===== Data for review
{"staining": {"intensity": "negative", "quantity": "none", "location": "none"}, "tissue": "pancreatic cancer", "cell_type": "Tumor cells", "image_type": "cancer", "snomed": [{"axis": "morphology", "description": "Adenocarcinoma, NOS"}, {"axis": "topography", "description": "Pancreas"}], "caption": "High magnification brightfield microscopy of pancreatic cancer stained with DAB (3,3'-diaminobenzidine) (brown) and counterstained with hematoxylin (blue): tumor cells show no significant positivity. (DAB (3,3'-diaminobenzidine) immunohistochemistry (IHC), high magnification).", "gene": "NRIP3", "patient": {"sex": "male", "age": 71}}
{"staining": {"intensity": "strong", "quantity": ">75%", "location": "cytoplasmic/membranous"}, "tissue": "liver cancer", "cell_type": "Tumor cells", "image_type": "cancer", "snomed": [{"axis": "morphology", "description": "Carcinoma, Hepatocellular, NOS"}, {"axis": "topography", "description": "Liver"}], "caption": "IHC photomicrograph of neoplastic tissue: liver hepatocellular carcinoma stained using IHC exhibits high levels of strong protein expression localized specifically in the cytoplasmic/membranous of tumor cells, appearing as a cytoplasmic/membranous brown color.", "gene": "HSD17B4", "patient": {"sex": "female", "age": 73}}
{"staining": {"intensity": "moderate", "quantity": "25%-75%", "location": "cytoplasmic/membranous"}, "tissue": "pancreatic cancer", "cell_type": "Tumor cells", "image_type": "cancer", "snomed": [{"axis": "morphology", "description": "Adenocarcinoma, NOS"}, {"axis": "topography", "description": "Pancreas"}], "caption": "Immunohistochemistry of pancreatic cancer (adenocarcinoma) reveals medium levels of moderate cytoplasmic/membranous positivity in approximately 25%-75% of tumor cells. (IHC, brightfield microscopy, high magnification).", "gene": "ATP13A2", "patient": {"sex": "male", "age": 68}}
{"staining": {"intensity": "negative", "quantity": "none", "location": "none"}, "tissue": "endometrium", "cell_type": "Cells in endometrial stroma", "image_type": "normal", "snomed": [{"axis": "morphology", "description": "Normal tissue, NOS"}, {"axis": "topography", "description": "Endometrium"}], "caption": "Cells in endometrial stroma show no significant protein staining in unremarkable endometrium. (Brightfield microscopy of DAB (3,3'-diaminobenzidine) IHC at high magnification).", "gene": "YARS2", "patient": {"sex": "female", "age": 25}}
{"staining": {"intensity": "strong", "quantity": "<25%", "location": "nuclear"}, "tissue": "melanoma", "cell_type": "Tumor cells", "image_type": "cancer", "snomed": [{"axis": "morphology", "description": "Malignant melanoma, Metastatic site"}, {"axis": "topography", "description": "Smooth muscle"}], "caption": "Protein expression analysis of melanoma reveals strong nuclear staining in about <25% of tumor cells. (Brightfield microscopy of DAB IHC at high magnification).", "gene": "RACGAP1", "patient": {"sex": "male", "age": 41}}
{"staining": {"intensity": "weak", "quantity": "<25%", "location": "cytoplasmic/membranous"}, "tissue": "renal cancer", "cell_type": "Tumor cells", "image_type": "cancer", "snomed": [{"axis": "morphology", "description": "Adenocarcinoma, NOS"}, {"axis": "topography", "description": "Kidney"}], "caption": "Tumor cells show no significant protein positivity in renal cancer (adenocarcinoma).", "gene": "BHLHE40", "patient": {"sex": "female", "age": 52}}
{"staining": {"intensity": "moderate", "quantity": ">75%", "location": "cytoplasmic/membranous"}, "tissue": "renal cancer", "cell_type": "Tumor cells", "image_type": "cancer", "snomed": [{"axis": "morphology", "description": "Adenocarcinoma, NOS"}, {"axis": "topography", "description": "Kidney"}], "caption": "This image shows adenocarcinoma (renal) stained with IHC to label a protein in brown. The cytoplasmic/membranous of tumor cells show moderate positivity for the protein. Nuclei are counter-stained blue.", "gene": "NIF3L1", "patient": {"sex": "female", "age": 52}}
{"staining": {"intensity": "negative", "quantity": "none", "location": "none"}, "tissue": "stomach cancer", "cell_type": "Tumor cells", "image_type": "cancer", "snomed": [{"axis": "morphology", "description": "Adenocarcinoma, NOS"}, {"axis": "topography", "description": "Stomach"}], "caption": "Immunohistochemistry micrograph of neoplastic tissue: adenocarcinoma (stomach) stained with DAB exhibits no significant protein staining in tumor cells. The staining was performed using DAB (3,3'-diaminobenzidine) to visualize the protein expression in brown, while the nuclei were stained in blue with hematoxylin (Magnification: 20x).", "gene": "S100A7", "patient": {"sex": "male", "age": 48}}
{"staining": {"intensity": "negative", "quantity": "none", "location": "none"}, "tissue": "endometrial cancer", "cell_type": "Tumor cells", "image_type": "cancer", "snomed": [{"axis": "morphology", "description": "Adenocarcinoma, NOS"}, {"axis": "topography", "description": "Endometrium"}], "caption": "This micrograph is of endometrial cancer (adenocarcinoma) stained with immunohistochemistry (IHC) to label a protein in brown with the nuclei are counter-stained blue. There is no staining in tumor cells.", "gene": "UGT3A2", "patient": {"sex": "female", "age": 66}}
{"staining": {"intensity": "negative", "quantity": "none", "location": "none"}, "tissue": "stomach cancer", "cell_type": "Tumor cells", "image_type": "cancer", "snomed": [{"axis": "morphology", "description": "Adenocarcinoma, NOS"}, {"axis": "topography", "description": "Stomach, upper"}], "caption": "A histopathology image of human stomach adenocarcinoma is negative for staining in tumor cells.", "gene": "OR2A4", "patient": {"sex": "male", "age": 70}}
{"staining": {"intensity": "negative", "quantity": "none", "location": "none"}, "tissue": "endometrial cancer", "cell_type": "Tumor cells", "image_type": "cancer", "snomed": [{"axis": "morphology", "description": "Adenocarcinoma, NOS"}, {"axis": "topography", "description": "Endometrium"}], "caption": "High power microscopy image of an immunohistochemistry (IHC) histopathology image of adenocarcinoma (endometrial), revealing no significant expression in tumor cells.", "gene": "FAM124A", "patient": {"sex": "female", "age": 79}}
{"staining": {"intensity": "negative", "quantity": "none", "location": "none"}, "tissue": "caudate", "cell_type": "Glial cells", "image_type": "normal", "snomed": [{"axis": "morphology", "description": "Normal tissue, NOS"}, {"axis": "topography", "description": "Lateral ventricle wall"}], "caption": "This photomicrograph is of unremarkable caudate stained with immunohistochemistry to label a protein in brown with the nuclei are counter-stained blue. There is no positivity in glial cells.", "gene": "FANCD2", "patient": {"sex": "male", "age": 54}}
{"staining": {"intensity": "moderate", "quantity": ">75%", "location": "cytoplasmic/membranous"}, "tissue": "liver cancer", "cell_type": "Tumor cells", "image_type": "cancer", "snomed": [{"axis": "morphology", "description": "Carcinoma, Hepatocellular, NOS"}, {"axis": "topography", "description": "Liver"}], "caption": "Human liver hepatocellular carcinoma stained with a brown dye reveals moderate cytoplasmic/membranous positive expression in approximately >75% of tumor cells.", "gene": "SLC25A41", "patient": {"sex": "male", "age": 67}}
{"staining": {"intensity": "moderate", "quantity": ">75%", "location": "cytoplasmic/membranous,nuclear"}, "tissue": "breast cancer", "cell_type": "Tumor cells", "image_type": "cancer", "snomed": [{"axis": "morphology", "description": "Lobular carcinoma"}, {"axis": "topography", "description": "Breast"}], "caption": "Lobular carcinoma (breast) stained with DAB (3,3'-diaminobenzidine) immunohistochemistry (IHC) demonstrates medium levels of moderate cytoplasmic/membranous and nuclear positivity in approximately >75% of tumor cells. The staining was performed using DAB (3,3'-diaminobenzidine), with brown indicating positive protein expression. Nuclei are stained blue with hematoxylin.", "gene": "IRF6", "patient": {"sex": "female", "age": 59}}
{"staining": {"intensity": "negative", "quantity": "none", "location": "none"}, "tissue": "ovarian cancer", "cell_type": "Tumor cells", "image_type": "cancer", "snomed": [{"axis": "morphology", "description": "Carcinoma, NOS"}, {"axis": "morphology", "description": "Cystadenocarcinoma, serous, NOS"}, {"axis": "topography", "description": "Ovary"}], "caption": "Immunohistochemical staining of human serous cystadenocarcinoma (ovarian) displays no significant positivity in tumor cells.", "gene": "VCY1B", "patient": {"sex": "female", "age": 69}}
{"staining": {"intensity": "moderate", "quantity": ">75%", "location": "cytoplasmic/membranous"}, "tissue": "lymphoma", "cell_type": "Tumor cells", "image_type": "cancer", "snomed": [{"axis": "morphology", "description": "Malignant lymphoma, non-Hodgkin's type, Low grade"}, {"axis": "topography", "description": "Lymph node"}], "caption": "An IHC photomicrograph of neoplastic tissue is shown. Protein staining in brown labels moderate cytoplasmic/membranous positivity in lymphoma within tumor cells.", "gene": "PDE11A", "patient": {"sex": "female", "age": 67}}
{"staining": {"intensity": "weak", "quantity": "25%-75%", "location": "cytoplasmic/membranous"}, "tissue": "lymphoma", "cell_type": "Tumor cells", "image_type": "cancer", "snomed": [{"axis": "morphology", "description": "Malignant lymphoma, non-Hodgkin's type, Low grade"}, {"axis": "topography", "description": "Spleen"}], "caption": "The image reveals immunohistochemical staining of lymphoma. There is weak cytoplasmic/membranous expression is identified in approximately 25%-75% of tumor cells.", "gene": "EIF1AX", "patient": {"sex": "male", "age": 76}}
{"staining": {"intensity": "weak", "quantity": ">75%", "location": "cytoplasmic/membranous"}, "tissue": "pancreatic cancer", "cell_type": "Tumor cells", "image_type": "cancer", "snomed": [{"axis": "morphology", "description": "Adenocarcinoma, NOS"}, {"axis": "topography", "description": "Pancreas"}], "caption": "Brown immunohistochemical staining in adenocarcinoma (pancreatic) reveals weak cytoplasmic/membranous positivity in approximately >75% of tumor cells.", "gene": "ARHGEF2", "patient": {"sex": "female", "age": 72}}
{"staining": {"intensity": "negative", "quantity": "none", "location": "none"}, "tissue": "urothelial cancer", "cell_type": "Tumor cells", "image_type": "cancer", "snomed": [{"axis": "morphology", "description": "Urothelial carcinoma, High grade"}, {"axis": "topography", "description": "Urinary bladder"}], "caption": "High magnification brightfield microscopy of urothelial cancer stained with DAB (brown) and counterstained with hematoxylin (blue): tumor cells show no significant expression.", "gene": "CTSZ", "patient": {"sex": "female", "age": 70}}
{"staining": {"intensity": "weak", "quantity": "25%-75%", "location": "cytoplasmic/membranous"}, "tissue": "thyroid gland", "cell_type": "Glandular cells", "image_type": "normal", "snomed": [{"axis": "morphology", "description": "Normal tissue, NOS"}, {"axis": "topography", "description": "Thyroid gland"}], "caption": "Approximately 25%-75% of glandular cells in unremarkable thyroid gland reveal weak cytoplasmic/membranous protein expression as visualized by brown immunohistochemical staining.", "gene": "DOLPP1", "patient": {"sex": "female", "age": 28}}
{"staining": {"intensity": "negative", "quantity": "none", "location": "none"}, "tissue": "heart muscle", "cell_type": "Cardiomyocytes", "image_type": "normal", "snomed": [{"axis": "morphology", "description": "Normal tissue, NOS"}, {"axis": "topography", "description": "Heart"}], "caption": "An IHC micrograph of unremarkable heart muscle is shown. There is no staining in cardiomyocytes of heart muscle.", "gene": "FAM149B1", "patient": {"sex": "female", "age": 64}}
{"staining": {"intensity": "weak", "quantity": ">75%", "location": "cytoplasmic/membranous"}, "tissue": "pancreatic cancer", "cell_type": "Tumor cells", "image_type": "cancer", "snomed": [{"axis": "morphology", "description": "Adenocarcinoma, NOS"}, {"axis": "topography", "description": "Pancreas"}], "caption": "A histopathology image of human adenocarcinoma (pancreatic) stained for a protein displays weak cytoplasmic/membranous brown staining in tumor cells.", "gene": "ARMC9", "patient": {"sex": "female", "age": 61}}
==========
**Task statement**. Each line from the one containing "IHC micrograph of" through the last line of the material must be restated word for word, with no other text.

**Task output**.
{"staining": {"intensity": "negative", "quantity": "none", "location": "none"}, "tissue": "heart muscle", "cell_type": "Cardiomyocytes", "image_type": "normal", "snomed": [{"axis": "morphology", "description": "Normal tissue, NOS"}, {"axis": "topography", "description": "Heart"}], "caption": "An IHC micrograph of unremarkable heart muscle is shown. There is no staining in cardiomyocytes of heart muscle.", "gene": "FAM149B1", "patient": {"sex": "female", "age": 64}}
{"staining": {"intensity": "weak", "quantity": ">75%", "location": "cytoplasmic/membranous"}, "tissue": "pancreatic cancer", "cell_type": "Tumor cells", "image_type": "cancer", "snomed": [{"axis": "morphology", "description": "Adenocarcinoma, NOS"}, {"axis": "topography", "description": "Pancreas"}], "caption": "A histopathology image of human adenocarcinoma (pancreatic) stained for a protein displays weak cytoplasmic/membranous brown staining in tumor cells.", "gene": "ARMC9", "patient": {"sex": "female", "age": 61}}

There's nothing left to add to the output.